Teamwork was essential to winning the events, and despite Thomas' modesty, he does relent their camaraderie propelled them to first.

"We were all able to work together to get where we needed to be," said Thomas. "We made a list of what we thought were going to be critical tasks for our team to execute so we could just get those points where we could. After that, I just told these guys to go out and 'you do you and we'll be fine.'"

Sappers are known for their ability to perform as a team in a tough and unforgiving environment, which is why the 382nd Soldiers fared so well in their bid for the title.

"All of these lanes are designed for a six-man team; they are graded on a team scale," said Capt. Shawn Gilbert, battle captain for the competition. "So, if you have one Soldier that is best warrior, or runner-up, of the year, if he has five guys that he's trying to carry, then it's not going to work because you get one score for your team so you have to work as a team."

The competition consisted of a series of combat engineer tasks with each team competing against 14 other teams from across the country vying for the title. Teams were graded on their ability to conduct the tasks to standard in many events in the shortest time possible.

The events included two challenges testing the teams' knowledge of conducting controlled blasts, bridge reconnaissance, land navigation, approaching and clearing a house in an urban environment, detecting and clearing mines, emplacing 30 meters of barbed wire, completing a ruck march of more than 10 miles and various other stations.

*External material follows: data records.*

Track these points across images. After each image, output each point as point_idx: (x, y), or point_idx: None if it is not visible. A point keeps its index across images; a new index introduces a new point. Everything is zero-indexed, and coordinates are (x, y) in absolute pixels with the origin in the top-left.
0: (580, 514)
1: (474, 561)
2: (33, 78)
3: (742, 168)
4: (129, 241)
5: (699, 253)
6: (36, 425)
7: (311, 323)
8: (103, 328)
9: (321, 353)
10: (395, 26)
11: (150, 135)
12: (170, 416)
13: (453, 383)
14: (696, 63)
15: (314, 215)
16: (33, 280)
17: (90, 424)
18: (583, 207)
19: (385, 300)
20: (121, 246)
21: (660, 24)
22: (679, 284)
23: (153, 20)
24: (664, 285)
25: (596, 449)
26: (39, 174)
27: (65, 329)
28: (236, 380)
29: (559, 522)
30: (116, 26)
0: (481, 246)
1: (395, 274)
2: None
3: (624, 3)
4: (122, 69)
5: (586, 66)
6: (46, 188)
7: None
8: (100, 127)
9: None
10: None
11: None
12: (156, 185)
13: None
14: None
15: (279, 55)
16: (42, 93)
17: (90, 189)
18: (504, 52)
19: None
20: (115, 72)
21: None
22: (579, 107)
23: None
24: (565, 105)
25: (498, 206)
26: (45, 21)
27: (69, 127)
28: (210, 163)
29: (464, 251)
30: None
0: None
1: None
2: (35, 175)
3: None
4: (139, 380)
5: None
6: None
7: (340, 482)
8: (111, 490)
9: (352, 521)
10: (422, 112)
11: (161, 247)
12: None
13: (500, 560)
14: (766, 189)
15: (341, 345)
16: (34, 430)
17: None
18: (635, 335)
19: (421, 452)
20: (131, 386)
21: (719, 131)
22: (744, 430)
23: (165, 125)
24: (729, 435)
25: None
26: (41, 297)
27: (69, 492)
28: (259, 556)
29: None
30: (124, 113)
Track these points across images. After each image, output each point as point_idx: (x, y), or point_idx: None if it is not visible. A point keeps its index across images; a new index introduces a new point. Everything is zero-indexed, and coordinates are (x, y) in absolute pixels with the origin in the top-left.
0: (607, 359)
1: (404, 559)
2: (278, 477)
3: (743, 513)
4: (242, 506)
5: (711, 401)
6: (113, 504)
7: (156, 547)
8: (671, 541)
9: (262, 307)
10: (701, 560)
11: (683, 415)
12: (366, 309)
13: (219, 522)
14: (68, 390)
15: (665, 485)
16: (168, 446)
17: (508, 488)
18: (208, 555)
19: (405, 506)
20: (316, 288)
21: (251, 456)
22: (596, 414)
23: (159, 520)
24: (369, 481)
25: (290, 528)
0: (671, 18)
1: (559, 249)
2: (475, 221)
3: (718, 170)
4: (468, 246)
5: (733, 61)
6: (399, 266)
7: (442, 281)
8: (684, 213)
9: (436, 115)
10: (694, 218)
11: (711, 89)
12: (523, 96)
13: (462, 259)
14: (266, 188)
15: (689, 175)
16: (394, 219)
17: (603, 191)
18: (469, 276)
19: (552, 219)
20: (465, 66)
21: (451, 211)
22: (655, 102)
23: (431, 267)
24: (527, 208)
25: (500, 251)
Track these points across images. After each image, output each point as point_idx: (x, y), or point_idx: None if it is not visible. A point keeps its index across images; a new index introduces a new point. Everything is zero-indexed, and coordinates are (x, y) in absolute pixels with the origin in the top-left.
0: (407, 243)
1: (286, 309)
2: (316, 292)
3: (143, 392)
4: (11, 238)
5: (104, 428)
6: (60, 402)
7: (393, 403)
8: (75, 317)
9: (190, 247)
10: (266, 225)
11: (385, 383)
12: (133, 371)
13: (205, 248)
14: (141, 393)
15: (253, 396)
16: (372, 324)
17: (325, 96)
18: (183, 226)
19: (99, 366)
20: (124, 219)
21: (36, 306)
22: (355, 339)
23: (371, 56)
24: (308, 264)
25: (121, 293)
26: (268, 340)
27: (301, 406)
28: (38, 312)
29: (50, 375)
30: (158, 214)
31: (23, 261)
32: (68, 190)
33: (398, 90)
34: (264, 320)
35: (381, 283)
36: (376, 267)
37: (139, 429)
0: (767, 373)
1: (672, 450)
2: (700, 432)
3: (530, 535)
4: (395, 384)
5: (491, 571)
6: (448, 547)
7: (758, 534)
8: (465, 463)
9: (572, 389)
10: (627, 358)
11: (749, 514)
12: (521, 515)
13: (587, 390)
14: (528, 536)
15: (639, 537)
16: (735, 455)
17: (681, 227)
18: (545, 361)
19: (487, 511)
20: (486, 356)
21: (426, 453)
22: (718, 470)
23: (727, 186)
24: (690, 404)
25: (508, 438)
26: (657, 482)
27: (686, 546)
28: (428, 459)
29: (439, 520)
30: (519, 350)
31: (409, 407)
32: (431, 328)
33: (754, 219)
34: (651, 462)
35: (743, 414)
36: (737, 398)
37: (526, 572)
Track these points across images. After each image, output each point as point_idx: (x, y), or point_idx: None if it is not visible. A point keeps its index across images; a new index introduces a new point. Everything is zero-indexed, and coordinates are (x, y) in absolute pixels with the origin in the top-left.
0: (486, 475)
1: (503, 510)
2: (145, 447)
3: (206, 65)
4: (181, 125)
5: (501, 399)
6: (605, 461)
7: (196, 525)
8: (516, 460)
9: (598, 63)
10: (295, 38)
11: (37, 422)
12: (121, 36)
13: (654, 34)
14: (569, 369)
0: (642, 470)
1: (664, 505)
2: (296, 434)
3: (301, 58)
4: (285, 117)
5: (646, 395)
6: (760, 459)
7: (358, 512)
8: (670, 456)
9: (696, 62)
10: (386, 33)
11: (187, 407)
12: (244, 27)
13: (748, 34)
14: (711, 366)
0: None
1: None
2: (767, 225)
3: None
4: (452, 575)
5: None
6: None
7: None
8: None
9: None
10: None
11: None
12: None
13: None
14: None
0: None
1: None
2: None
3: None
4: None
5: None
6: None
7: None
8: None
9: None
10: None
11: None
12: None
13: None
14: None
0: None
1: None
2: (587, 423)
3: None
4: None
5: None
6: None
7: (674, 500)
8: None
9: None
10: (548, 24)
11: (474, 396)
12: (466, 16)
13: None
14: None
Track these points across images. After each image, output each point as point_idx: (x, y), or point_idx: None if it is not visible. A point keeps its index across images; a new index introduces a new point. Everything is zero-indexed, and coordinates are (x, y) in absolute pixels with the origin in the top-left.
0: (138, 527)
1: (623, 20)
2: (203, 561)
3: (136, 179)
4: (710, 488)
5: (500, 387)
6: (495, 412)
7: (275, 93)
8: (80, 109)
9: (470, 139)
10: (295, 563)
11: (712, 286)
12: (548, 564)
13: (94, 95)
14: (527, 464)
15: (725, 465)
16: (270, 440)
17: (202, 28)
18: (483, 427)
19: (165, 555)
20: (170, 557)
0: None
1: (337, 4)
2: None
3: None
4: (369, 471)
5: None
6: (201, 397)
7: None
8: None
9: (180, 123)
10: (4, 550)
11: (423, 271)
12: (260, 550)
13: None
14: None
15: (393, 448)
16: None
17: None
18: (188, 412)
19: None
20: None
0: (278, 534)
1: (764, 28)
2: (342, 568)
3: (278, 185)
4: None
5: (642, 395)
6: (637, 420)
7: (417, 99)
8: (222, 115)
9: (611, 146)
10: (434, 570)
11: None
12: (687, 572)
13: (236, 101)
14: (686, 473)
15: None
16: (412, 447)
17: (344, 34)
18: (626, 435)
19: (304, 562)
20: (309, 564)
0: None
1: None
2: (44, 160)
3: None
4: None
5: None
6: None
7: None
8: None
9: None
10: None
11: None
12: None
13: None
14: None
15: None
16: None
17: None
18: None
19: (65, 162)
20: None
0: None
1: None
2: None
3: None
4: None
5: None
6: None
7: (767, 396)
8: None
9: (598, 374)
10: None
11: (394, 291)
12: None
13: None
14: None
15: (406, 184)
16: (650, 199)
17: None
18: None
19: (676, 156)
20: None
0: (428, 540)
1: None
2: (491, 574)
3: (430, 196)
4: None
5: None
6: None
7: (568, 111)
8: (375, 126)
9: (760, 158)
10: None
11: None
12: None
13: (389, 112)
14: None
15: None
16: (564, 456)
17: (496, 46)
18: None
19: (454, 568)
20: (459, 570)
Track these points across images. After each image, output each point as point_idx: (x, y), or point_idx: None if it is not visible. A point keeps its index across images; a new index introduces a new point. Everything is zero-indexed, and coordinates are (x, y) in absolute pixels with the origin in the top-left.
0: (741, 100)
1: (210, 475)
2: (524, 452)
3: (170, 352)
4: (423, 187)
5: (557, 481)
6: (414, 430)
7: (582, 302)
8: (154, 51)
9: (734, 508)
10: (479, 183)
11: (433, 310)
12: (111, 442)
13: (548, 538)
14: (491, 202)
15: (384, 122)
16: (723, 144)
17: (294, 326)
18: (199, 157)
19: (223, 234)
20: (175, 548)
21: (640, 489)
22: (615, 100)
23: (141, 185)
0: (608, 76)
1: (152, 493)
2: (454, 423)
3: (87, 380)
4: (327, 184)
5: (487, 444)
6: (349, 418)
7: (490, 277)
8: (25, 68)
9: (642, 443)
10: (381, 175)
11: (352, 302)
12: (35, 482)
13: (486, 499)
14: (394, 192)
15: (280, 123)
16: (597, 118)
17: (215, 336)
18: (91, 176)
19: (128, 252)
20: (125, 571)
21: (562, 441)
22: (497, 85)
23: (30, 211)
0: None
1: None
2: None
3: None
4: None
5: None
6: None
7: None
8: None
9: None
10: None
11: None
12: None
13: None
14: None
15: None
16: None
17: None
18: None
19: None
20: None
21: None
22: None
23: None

The two TECs look forward to future competitions amongst these combat engineers because, while Soldiers are in competition, they are also pushing themselves to learn more.

"I think this is really neat," said Maj. Gen. William Buckler Jr., commander of the 412th TEC. "In the end, not only did we train all of you … what you learned is that everyone on the left and right of you has that training … just by competing all of you are better trained, which makes you better trainers."

The competitors echo that sentiment and look forward to honing their skills to return next year, better trained and ready to excel at the contest.

"Honestly, it just makes me want to come back next year," said Spc. Preston VanAllen from the 382nd. "It just makes me more excited for the future."